======== DOCUMENT SEGMENT

Table 5. Software components and versions
|
|
Component |
Validated version |
| Network |
Meraki MX68W |
MX 18.211.6 |
| Meraki MS (C9300L-24UXG-4X) |
CS 17.2.2 |
|
| Compute |
UCS XE9305 |
Infrastructure Bundle 6.0(1.251005) |
| UCSXE-130C-M8 |
Server Bundle 6.0(1.251026) |
|
| OS |
Red Hat Enterprise Linux |
9.6 |
| Orchestration |
KVM |
9.1.0 |
Technology Overview
Red Hat OpenShift Container Platform (OCP)
The Red Hat OpenShift Container Platform (OCP) is a container application platform that brings together CRI-O and Kubernetes and provides an API and web interface to manage these services. CRI-O is an implementation of the Kubernetes CRI (Container Runtime Interface) to enable using Open Container Initiative (OCI) compatible runtimes.
OCP allows you to create and manage containers. Containers are standalone processes that run within their own environment, independent of operating system and the underlying infrastructure. OCP helps developing, deploying, and managing container-based applications. It provides a self-service platform to create, modify, and deploy applications on demand, thus enabling faster development and release life cycles. OCP has a microservices-based architecture of smaller, decoupled units that work together.
OpenShift Virtualization
OpenShift Virtualization is a feature of Red Hat OpenShift Container Platform that enables you to run and manage virtual machines (VMs) alongside containerized applications within the same Kubernetes-based infrastructure. Built on the open-source KubeVirt technology, OpenShift Virtualization extends the capabilities of OpenShift to support traditional virtualized workloads.
● Creation, configuration, and management of Linux and Windows virtual machines as native Kubernetes resources.
● Multiple access and administration interfaces, including web-based consoles (VNC and serial console), SSH, and remote desktop protocols (RDP for Windows VMs).
● Flexible management of VM resources, including attachment and configuration of multiple network interface controllers (NICs). Storage can be provisioned from Kubernetes persistent volumes, enabling integration with enterprise storage solutions and cloud-native storage providers.
● Live migration of virtual machines between OpenShift nodes with zero downtime*
Note: * Not supported on Single-Node OpenShift Cluster

Logical Volume Manager (LVM) Storage
LVM Storage is a local storage solution for OpenShift on a single-node cluster, delivering high-performance block storage for both containerized applications and virtual machine workloads. Built on and integrated through the Logical Volume Manager Storage (LVMS) Operator, this solution enables organizations to efficiently utilize locally attached storage devices on OpenShift cluster nodes. The LVM Operator uses the TopoLVM CSI driver to provision local storage, allowing dynamic creation and management of persistent volumes while maintaining consistency with OpenShift's storage abstraction layer.

================
======== DATA BELOW

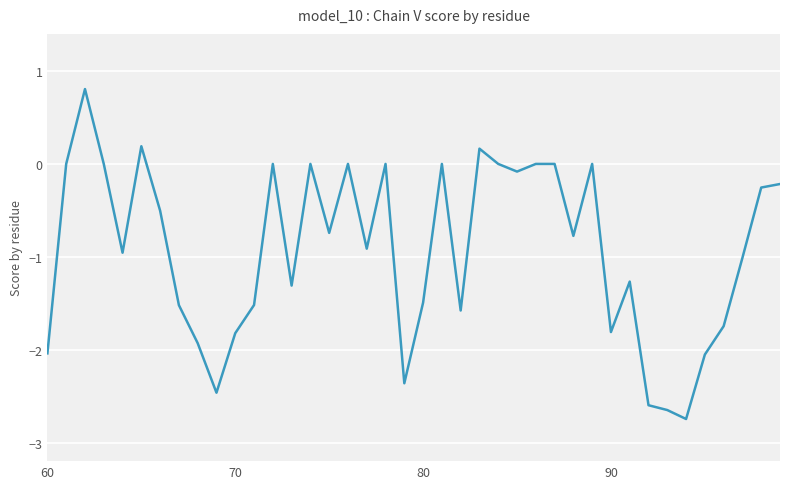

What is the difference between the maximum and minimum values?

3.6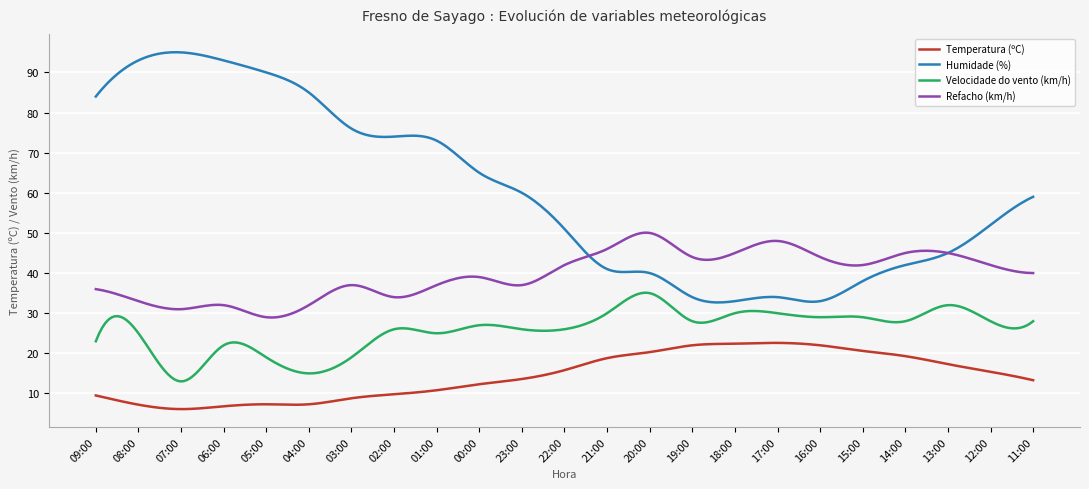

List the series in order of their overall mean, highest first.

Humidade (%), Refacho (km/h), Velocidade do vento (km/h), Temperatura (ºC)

================

◆ SET OF TASKS:
1) Decide whether each statement below agrees with the OpenShift excerpt. Answer yes or no for each, and quote the deciding words of the excerpt exactly.
(a) CRI-O is an implementation of the Kubernetes Container Runtime Interface.
(b) Live migration of virtual machines is supported on a Single-Node OpenShift Cluster.
(c) The LVM Operator provisions local storage by means of the TopoLVM CSI driver.
2) Summarize the OpenShift excerpt in three sentences.
3) According to the OpenShift excerpt, on which open-source technology is OpenShift Virtualization built?

◆ YOUR RESPONSES:
1)
(a) Yes: "CRI-O is an implementation of the Kubernetes CRI (Container Runtime Interface) to enable using Open Container Initiative (OCI) compatible runtimes."
(b) No: "Not supported on Single-Node OpenShift Cluster"
(c) Yes: "The LVM Operator uses the TopoLVM CSI driver to provision local storage"

2) Red Hat OpenShift Container Platform is a container application platform that brings together CRI-O and Kubernetes, provides an API and web interface to manage these services, and helps with developing, deploying, and managing container-based applications. OpenShift Virtualization, a feature built on the open-source KubeVirt technology, enables virtual machines to run alongside containerized applications within the same Kubernetes-based infrastructure. LVM Storage is a local storage solution for OpenShift on a single-node cluster that delivers high-performance block storage for containerized applications and virtual machine workloads through the Logical Volume Manager Storage (LVMS) Operator.

3) KubeVirt.